-------- Verilen Metin --------

Dosya içeriğinden, çekişmeli taşınmazın bulunduğu bölgede daha önce orman kadastrosu yapılıp yapılmadığı anlaşılamamaktadır. Mahkemece, bu hususta araştırma yapılmamıştır. Bu yerde orman kadastrosu yapılmışsa, kural olarak: bir yerin orman olup olmadığı, kesinleşmiş tahdit harita ve tutanaklarının uygulanmasıyla çözümlenir ise de, o yerde köy ya da belde sınırlarının tümünü kapsayan ve 4785 sayılı Kanun hükümleri uygulanarak orman kadastrosunun yapılması halinde sağlıklı çözüme
ulaştırır. Çünkü, 3116 sayılı Kanun sadece Devlet Ormanlarının kadastrosunun yapılması öngörülmüştür. Bu nedenle; 4785 sayılı Kanunun yürürlüğe girdiği 13.07.1945 tarihinden önce yapılan sınırlandırmalar sonucu kesinleşen tahdit harita ve tutanakları sınır dışında kalan taşınmazların orman niteliğini ve hukukî durumu saptanamayacağından, çekişmeli taşınmazın orman olup olmadığının 4785, 5658 sayılı kanunlar ile 05.11.2003 gün 4999 sayılı Kanun ile değişik 6831 sayılı Kanunun 7. maddesi hükümlerine göre çözümlenmesi gerekir. 4785 sayılı Kanunun 1. maddesi gereğince 2. maddesinde sayılan istisnalar dışında bütün ormanlar hiçbir işleme lüzum olmaksızın devletleştirilmiştir. Devletleştirilen ormanlardan bazıları sonradan yürürlüğe giren 5658 sayılı Kanun ile iadeye tabi tutulmuş ve iade koşulları kanunda gösterilmiştir.
Bu nedenle; mahkemece, çekişmeli taşınmazın bulunduğu yörede dava tarihinden önce yapılıp kesinleşen bir orman kadastrosunun bulunup bulunmadığı Orman İşletme Müdürlüğünden araştırılarak, bulunması halinde; orman tahdidine ilişkin işe başlama, çalışma, işi bitirme ve sonuçlarının askı ilân tutanakları ile taşınmazın bulunduğu yeri orman tahdit sınır noktalarıyla birlikte gösterir onaylı orman tahdit harita örneğinin dosyaya getirtilmesi; önceki bilirkişiler dışında halen Çevre ve Orman Bakanlığı (Orman ve Su İşleri Bakanlığı) ve bağlı birimlerinde görev yapmayan bu konuda uzman orman yüksek mühendisleri arasından seçilecek üç orman mühendisi ve bir harita mühendisinden veya olmadığı takdirde bir tapu ve fen memurundan oluşturulacak bilirkişi kurulu aracılığıyla yeniden yapılacak inceleme ve keşifte kesinleşmiş tahdit haritası ve tapulama paftası ölçekleri denkleştirilerek sağlıklı bir biçimde zemine uygulanıp, değişik açı ve uzaklıklarda olan en az 4 ya da 5 orman tahdit sınır (OTS) noktasını gösterecek biçimde çekişmeli taşınmazın tahdit hattına göre konumu duraksamaya yer vermeyecek biçimde saptanmalı; bilirkişilere tahdit hattı ile irtibatlı müşterek kroki düzenlettirilmeli ve oluşacak sonuca göre bir karar verilmelidir.

-------- Veri Kümesi --------

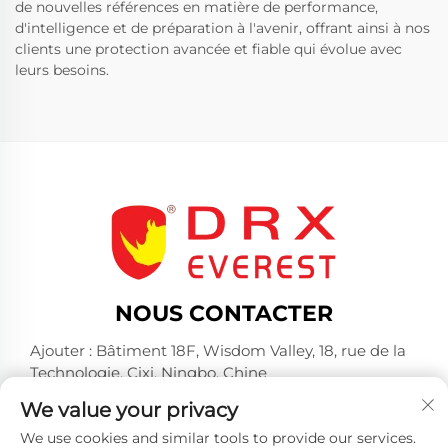
de nouvelles références en matière de performance,
d'intelligence et de préparation à l'avenir, offrant ainsi à nos
clients une protection avancée et fiable qui évolue avec
leurs besoins.
NOUS CONTACTER
Ajouter : Bâtiment 18F, Wisdom Valley, 18, rue de la
Technologie, Cixi, Ningbo, Chine
Tél. :
+86-574-23660321
We value your privacy
E-mail :
[email protected]
We use cookies and similar tools to provide our services.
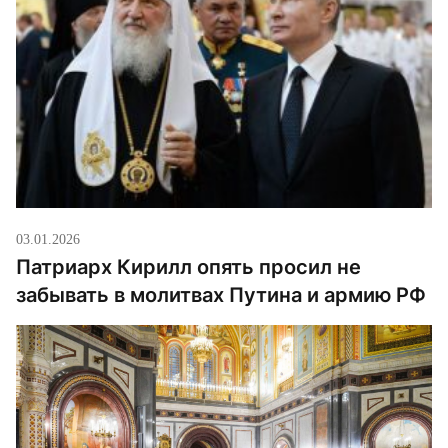
03.01.2026
Патриарх Кирилл опять просил не
забывать в молитвах Путина и армию РФ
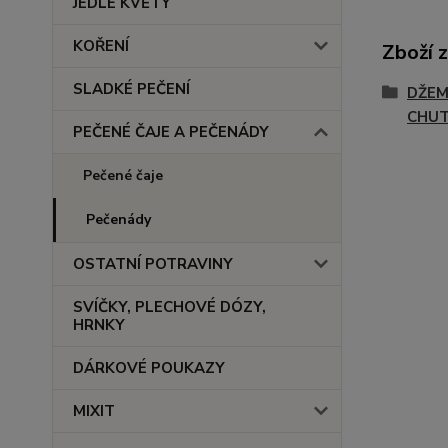
JEDLÉ KVĚTY
KOŘENÍ
Zboží 
SLADKÉ PEČENÍ
DŽEM
CHU
PEČENÉ ČAJE A PEČENÁDY
Pečené čaje
Pečenády
OSTATNÍ POTRAVINY
SVÍČKY, PLECHOVÉ DÓZY,
HRNKY
DÁRKOVÉ POUKAZY
MIXIT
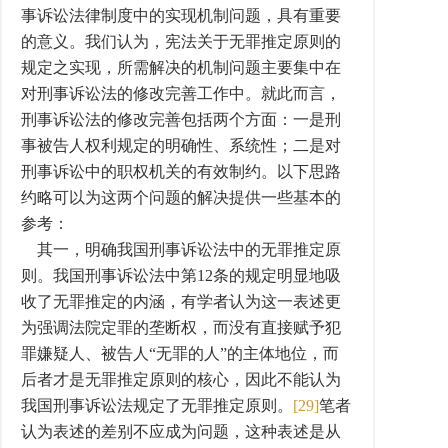
事诉讼法律制度中的实现机制问题，具有重要
的意义。我们认为，宪法关于无罪推定原则的
规定之实现，所需解决的机制问题主要集中在
对刑事诉讼法的修改完善工作中。就此而言，
刑事诉讼法的修改完善包括两个方面：一是刑
事被告人权利规定的明确性、系统性；二是对
刑事诉讼中的职权机关的有效制约。以下思路
约略可以为这两个问题的解决提供一些基本的
参考：
其一，明确我国刑事诉讼法中的无罪推定原
则。我国刑事诉讼法中第12条的规定明显地吸
收了无罪推定的内涵，有学者认为这一表述更
为强调法院定罪的垄断权，而没有直接赋予犯
罪嫌疑人、被告人“无罪的人”的主体地位，而
后者才是无罪推定原则的核心，因此不能认为
我国刑事诉讼法规定了无罪推定原则。
[29]
笔者
认为表述的差别不应成为问题，这种表述是从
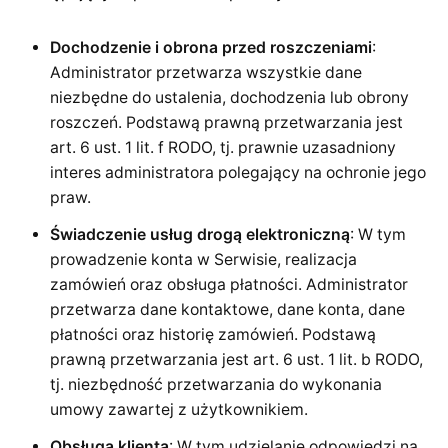
Dochodzenie i obrona przed roszczeniami
:
Administrator przetwarza wszystkie dane
niezbędne do ustalenia, dochodzenia lub obrony
roszczeń. Podstawą prawną przetwarzania jest
art. 6 ust. 1 lit. f RODO, tj. prawnie uzasadniony
interes administratora polegający na ochronie jego
praw.
Świadczenie usług drogą elektroniczną
: W tym
prowadzenie konta w Serwisie, realizacja
zamówień oraz obsługa płatności. Administrator
przetwarza dane kontaktowe, dane konta, dane
płatności oraz historię zamówień. Podstawą
prawną przetwarzania jest art. 6 ust. 1 lit. b RODO,
tj. niezbędność przetwarzania do wykonania
umowy zawartej z użytkownikiem.
Obsługa klienta
: W tym udzielanie odpowiedzi na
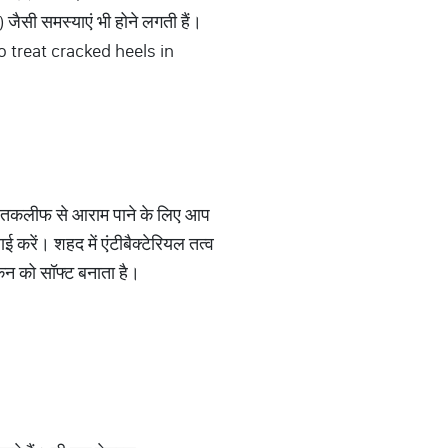
 जैसी समस्याएं भी होने लगती हैं।
 to treat cracked heels in
। इस तकलीफ से आराम पाने के लिए आप
 करें। शहद में एंटीबैक्टेरियल तत्व
किन को सॉफ्ट बनाता है।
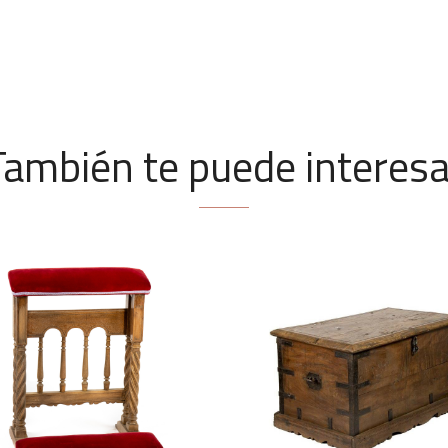
También te puede interesa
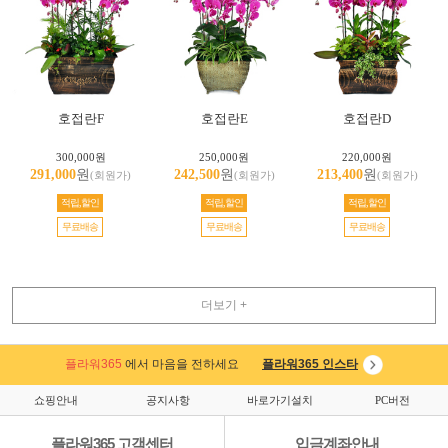
호접란F
호접란E
호접란D
300,000원
250,000원
220,000원
291,000
원
242,500
원
213,400
원
(회원가)
(회원가)
(회원가)
적립,할인
적립,할인
적립,할인
무료배송
무료배송
무료배송
더보기 +
플라워365
에서 마음을 전하세요
플라워365 인스타
쇼핑안내
공지사항
바로가기설치
PC버전
플라워365 고객센터
입금계좌안내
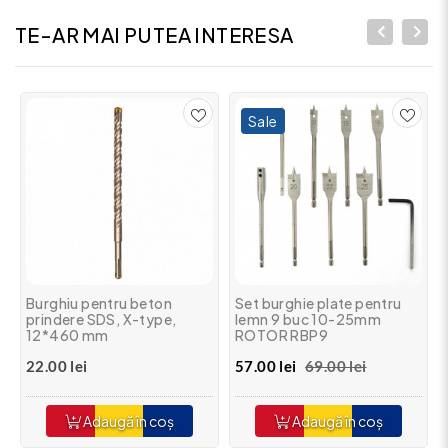
TE-AR MAI PUTEA INTERESA
Sale
Burghiu pentru beton
Set burghie plate pentru
prindere SDS, X-type,
lemn 9 buc 10-25mm
12*460 mm
ROTOR RBP9
22.00 lei
57.00 lei
69.00 lei
Adaugă în coș
Adaugă în coș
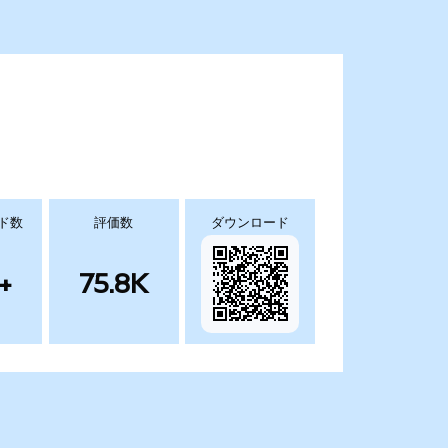
ド数
評価数
ダウンロード
+
75.8K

--------

## Görev Talimatı
Orman kadastrosu metnine göre, 13.07.1945'ten önce kesinleşen tahdit harita ve tutanakları, sınır dışında kalan taşınmazların orman niteliğini neden saptayamaz? Bir ila üç cümleyle açıklayın. Bu veriler görev için gerekli değildir.

## Görevin Cevabı
Çünkü 3116 sayılı Kanun yalnızca Devlet Ormanlarının kadastrosunun yapılmasını öngörmüştür. Bu nedenle çekişmeli taşınmazın orman olup olmadığı, 4785 ve 5658 sayılı kanunlar ile 4999 sayılı Kanunla değişik 6831 sayılı Kanunun 7. maddesine göre çözümlenmelidir.